Start of Recorded information
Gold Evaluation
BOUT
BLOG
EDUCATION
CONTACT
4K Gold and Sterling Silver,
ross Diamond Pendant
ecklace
End of Recorded information
> **Assignment**: Output every line of the listing above again, with identical wording and in the same order.

> **Solution to the exercise**:
Gold Evaluation
BOUT
BLOG
EDUCATION
CONTACT
4K Gold and Sterling Silver,
ross Diamond Pendant
ecklace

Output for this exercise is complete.